Problem to solve
Copy every line of the items below with no changes at all.

___ Entries provided ___

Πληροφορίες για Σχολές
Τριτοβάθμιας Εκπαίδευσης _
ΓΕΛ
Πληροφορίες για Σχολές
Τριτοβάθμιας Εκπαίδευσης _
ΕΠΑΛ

___

Solution to this task
Πληροφορίες για Σχολές
Τριτοβάθμιας Εκπαίδευσης _
ΓΕΛ
Πληροφορίες για Σχολές
Τριτοβάθμιας Εκπαίδευσης _
ΕΠΑΛ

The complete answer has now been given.